魔族を憎んでいたパルナは三年前の戦い以降、今まで毛嫌いしていた分以上に魔族との交流を積極的に図るようになった。それだけじゃなく、鏡と交わした約束を今でも守り、誰よりもアリスを大切に見守り続けている。たまに、メノウとパルナとの間で過保護対決が勃発する程に。

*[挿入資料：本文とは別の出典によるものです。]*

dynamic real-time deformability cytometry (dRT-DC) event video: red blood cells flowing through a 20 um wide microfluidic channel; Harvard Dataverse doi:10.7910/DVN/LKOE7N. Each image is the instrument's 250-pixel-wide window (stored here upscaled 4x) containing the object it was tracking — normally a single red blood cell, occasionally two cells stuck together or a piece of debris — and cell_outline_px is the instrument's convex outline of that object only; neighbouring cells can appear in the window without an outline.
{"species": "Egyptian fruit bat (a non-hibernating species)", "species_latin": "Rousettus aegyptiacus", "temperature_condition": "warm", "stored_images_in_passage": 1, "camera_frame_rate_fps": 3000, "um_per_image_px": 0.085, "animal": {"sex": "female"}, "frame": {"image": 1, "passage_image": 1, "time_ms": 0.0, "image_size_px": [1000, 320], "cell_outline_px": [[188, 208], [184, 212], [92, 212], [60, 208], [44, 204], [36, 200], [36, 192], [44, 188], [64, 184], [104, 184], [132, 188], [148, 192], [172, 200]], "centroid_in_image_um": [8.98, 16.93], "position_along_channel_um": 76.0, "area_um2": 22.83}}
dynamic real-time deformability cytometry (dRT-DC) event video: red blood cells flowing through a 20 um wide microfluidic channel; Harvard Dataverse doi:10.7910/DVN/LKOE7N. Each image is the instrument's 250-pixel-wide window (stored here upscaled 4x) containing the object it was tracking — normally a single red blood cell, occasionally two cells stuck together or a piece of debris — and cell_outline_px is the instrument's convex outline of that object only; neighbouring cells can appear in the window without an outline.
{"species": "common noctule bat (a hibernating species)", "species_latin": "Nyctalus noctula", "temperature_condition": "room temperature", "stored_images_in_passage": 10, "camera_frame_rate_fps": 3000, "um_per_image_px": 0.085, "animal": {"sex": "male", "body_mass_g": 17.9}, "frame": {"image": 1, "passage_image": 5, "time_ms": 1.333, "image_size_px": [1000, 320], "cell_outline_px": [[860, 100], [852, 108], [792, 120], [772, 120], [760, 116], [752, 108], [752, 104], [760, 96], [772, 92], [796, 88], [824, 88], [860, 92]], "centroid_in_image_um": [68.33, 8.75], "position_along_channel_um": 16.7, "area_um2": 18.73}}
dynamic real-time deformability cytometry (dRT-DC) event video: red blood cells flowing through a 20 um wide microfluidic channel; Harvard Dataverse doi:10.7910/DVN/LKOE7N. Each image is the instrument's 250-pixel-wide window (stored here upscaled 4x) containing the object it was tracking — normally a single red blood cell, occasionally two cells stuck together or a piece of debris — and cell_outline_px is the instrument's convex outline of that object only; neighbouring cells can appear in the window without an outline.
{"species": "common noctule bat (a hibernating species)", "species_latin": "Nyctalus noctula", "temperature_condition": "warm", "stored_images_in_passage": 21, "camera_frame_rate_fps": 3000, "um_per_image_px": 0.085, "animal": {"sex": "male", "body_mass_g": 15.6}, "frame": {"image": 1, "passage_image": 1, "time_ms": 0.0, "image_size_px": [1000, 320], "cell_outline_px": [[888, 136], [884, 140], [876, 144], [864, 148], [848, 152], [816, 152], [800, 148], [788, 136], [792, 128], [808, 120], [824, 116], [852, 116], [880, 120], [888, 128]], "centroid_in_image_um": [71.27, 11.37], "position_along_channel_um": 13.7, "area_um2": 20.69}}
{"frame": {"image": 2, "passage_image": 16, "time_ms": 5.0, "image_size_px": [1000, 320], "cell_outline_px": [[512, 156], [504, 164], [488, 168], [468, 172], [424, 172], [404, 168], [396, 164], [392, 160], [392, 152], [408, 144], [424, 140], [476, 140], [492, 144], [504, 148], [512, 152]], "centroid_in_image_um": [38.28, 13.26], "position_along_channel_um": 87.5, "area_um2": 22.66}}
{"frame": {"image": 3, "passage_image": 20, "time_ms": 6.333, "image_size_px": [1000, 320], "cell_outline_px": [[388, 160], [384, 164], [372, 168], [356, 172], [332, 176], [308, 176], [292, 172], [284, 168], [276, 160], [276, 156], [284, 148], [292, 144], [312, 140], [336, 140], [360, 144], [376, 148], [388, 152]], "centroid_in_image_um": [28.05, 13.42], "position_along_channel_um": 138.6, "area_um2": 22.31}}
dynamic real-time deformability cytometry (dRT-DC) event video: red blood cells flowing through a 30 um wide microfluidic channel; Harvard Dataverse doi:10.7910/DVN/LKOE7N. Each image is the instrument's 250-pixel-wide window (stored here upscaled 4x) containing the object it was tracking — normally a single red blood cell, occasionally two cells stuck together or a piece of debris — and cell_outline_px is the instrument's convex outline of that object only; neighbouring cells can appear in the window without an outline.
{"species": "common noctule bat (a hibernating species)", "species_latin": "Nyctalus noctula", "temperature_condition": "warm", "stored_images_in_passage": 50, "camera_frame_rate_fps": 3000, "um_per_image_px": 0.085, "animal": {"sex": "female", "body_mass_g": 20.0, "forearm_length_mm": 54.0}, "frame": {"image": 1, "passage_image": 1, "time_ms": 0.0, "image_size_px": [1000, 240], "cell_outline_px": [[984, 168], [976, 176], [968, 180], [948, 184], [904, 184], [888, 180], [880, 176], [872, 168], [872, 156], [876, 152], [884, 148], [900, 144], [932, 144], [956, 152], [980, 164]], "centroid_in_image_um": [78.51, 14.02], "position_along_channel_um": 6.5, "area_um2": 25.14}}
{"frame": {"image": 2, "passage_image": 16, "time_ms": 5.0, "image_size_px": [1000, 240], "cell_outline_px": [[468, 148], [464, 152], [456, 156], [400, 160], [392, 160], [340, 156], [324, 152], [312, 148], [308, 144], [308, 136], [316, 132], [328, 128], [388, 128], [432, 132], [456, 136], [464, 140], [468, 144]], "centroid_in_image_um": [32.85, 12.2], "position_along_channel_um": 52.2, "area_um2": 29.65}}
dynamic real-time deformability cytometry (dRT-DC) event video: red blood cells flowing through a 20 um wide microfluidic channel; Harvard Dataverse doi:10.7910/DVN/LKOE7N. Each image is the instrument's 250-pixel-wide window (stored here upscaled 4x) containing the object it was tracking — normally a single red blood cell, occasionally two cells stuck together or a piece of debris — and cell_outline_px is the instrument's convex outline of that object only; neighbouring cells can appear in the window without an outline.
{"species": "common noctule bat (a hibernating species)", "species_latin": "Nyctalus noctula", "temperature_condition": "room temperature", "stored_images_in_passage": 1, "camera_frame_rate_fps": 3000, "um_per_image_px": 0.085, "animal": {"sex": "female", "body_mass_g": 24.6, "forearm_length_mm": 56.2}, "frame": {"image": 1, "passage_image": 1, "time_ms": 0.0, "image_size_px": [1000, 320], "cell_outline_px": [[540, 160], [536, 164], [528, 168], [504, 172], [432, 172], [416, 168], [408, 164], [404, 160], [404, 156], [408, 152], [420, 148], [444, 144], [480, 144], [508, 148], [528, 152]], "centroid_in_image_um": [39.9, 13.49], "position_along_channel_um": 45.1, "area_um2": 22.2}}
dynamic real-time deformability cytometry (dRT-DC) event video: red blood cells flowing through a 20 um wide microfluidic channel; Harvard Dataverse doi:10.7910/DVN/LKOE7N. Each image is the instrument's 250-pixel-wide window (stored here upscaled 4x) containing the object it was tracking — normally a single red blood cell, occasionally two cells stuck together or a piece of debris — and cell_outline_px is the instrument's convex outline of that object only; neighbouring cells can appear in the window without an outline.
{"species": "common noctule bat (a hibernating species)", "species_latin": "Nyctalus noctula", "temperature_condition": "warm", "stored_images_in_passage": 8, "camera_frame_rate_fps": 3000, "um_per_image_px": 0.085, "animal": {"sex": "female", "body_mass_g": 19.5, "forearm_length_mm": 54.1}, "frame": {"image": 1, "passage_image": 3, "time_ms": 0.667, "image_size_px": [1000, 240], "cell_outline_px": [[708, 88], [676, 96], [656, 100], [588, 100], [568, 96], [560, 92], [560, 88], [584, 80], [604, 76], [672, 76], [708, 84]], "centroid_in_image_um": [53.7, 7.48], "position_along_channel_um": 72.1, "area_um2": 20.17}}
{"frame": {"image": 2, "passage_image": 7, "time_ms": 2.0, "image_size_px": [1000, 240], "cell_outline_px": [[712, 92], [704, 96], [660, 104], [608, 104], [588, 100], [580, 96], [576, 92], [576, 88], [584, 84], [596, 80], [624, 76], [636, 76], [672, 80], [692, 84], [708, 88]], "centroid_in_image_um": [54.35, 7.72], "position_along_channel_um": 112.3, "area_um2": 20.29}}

アリスも三年前と比べ、身体だけではなく精神的にも大きな成長を遂げていた。最初は、鏡が戻ってきた時に、魔族と人間がすっかりと仲良くなって手を取り合うようになった世界を見せて驚かせようと、周囲の人間に協力してもらい、人間と魔族の仲を繋ぐためのアイデアを考案して取り組み、助力出来ることがあればどんな条件でも引き受けて人間と魔族の仲を繋いできた。
それが原因で一度攫われたこともあったが、その成果もあって人間と魔族はこうして二種族が混ざったツアーへと相手が異種族であるなど何も気にせずに参加し、街を歩けば魔族と人間が酒を交わす場面も普通に見られるようになった。
それもこれも、鏡がきっかけを作ってくれたおかげだ。だが、その肝心な鏡はここにはいない。
三年間、来る日も来る日もアリスは鏡が戻るのを待ち続けた。
『鏡さんまだかなー? 明日帰ってくるかな?』
最初の一年は、毎日のように来る日も来る日もそう言葉にしたのをアリスは覚えている。